A. Representative action potentials in control and HFpEF cardiomyocytes. B. APD90 was prolonged in HFpEF cardiomyocytes compared to controls (n=14 cells from 4 control rats, and n=7 cells from 4 HFpEF rats). C. Cell capacitance was increased in HFpEF compared to control cardiomyocytes (n=31 cardiomyocytes from control rats, and n=38 cardiomyocytes from HFpEF rats). D, F, H. Representative I_to, I_Kr and I_K1 recordings in control and HFpEF rats. E, G, I. Down-regulation of I_to, I_Kr and I_K1 density in HFpEF rats compared to control rats (n=8 cardiomyocytes from n=4 rats each group). Error line indicates mean and standard deviation (6B-C) and standard error of mean (6E, G, I). * denotes p < 0.05 and ** denotes p < 0.001. Unpaired t-test was used for 6B, Wilcoxon rank sum test was used for 6C, and mixed model regression with post-hoc testing (Tukey adjustment) was used for 6E, G, I.
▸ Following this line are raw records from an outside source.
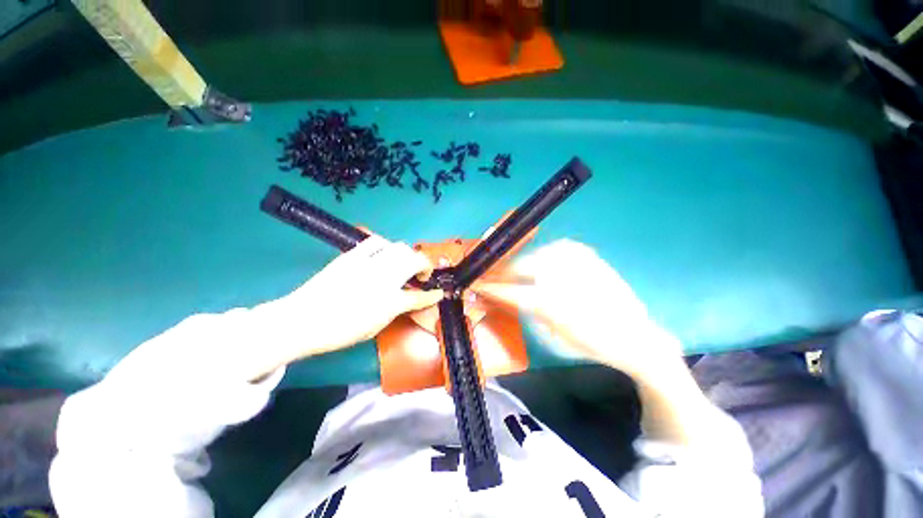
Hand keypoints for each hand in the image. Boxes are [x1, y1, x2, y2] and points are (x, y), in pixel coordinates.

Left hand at [253, 235, 442, 374]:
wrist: (302, 319)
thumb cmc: (340, 331)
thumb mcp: (375, 327)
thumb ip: (396, 310)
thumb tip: (407, 300)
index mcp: (390, 302)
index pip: (420, 297)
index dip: (432, 296)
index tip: (438, 293)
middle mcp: (384, 279)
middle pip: (415, 260)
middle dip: (424, 265)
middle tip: (421, 275)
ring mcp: (368, 264)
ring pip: (400, 247)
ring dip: (408, 255)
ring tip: (404, 264)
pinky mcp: (352, 255)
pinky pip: (376, 242)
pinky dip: (387, 246)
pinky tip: (384, 254)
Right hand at [474, 239, 681, 376]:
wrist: (635, 334)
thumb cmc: (592, 342)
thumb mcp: (553, 332)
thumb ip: (526, 308)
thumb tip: (505, 294)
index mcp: (552, 300)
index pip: (511, 289)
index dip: (491, 287)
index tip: (477, 284)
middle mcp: (562, 272)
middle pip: (520, 266)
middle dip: (504, 272)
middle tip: (495, 278)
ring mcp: (575, 257)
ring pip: (534, 256)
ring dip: (522, 265)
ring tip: (517, 274)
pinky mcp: (583, 251)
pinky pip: (552, 250)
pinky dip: (541, 258)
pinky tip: (541, 267)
Figure 7. Transcript and protein levels of ion channel genes and fibrosis in control and HFpEF rats

A. Quantitative reverse transcriptase PCR showed decreased expression of Kcnd2 and Kcnd3 mRNAs in HFpEF hearts compared to control hearts. Y axis indicates log (fold change). HFpEF rats n=4. B. Western blot of Kv4.2 showed no expression differences in the two groups. C. Kv4.3 expression was decreased in HFpEF rats compared to control rats. D. Kv4.2/GAPDH ratio did not differ between the two groups. n=3 rats each group. E. Kv4.3/GAPDH ratio was markedly decreased in HFpEF rats compared to control rats. n=3 rats each group. F. Representative Masson’s trichrome-stained sections of control and HFpEF hearts. G. Increased fibrosis in HFpEF hearts compared to controls. Error line indicates mean and standard deviation. * denotes p < 0.05 and ** denotes p < 0.001. Multiple t-tests were performed using step-down bootstrap sampling to control the familywise error rate at 0.05 for 7A, D and E, and unpaired t-test was used for 7G.

Figure 8. Schematic representation of our working hypothesis

Increased susceptibility to VA in HFpEF is proposed to be due to action potential prolongation/dispersion and fibrosis, favoring prolonged and heterogeneous repolarization and multiple re-entry circuits. The proposed link to sudden cardiac death is plausible but has not been demonstrated by our data.